Charles Waters was an evangelical Christian who founded the International Bible Reading Association (IBRA). In his professional life he worked as a bank manager for the London and County Bank.

Waters was born in Loose, near Maidstone in Kent on 22 September 1839. He converted to Christianity at a young age and was baptised by Reverend David Cranbrook in Maidstone. He attended and started leading Sunday school lessons in Maidstone and preached at the Bethel Chapel in the town. After moving to London he was attracted by the charismatic sermons of the young Charles Spurgeon at his New Park Street Chapel in Southwark. Waters joined the evangelical campaigns of Spurgeon around south London, at services at the Surrey Gardens Music Hall and started teaching at the new Metropolitan Tabernacle.

He extensively travelled with his work with the IBRA in Europe and the United States. He addressed the World Sunday School Convention in St. Louis in 1893 and visited the 1893 World's Columbian Exposition and Niagara Falls on his trip. Waters visited Scandinavia in 1904 and presided over the in IBRA World Sunday School Convention in Rome in 1907. He visited Louisville in 1908 and Switzerland in 1909. The IBRA received more than 8,000 pieces of correspondence between December 1899 and January 1900. Waters wrote the IBRA's Hints on the Daily Readings and Circular Readings and issued the quarterly monthly magazine Silver Link which reported on the global activities of the IBRA. Water's nom de plume was "The Man Behind the Wheel" when writing in Silver Link.

Waters worked as the manager of the King's Cross branch of the London and County Bank for 25 years.
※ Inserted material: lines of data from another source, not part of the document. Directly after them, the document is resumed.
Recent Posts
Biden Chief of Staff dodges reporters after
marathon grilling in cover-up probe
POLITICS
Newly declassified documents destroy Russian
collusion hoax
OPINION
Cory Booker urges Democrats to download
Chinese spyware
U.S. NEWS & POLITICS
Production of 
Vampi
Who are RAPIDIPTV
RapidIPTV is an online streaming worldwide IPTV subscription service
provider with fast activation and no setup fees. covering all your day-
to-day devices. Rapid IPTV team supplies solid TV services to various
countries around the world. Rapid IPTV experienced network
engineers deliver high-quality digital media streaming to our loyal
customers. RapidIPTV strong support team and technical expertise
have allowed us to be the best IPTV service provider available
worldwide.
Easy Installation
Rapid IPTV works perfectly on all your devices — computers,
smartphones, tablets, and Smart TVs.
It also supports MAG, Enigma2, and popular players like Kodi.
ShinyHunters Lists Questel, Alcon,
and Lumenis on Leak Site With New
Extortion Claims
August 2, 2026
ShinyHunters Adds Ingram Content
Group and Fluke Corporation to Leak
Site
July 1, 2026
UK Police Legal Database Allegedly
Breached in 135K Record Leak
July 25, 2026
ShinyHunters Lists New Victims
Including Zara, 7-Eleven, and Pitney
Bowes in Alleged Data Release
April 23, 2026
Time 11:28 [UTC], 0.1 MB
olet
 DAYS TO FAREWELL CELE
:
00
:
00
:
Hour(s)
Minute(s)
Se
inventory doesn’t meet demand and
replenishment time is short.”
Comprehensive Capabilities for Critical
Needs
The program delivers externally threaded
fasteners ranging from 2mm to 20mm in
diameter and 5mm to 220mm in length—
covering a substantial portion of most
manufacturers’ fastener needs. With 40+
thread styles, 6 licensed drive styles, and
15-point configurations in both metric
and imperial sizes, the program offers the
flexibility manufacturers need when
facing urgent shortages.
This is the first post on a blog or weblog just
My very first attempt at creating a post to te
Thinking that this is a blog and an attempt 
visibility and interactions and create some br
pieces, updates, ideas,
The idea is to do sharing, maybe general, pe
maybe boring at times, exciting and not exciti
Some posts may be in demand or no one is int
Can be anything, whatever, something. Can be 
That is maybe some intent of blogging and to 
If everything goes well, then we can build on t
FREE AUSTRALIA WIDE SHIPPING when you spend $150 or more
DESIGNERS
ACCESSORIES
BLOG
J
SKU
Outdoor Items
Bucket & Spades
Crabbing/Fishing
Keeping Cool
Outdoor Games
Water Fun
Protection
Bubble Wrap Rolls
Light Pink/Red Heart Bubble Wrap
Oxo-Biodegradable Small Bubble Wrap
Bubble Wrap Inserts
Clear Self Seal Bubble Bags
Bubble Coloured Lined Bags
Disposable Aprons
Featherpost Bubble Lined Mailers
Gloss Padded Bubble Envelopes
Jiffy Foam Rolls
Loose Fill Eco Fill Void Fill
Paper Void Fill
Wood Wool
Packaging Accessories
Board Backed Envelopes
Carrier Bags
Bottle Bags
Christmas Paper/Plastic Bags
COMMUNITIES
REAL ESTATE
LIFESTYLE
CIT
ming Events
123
He lived at 26 Montrell Road in Streatham Hill before moving to Angell Town in Brixton.

Waters died on 7 January 1910 following a medical operation. He was buried in Camberwell Old Cemetery in Camberwell in south-east London. His marble tomb was listed Grade II on the National Heritage List for England in May 1992. His funeral was held at the Metropolitan Tabernacle.

Following his death the Sunday School Union published a monograph on Waters, Charles Waters: The founder of the International Bible Reading Association, written by Robert Latimer Sloan. The preface was written by Sir Francis Flint Belsey, the chairman of the council of the Sunday School Union.

Waters' friend, Charles Spurgeon, nicknamed him "Cold Waters". Waters married a Ms. Goodwin at Spurgeon's New Park Street Chapel and the couple had five children; three girls and two boys.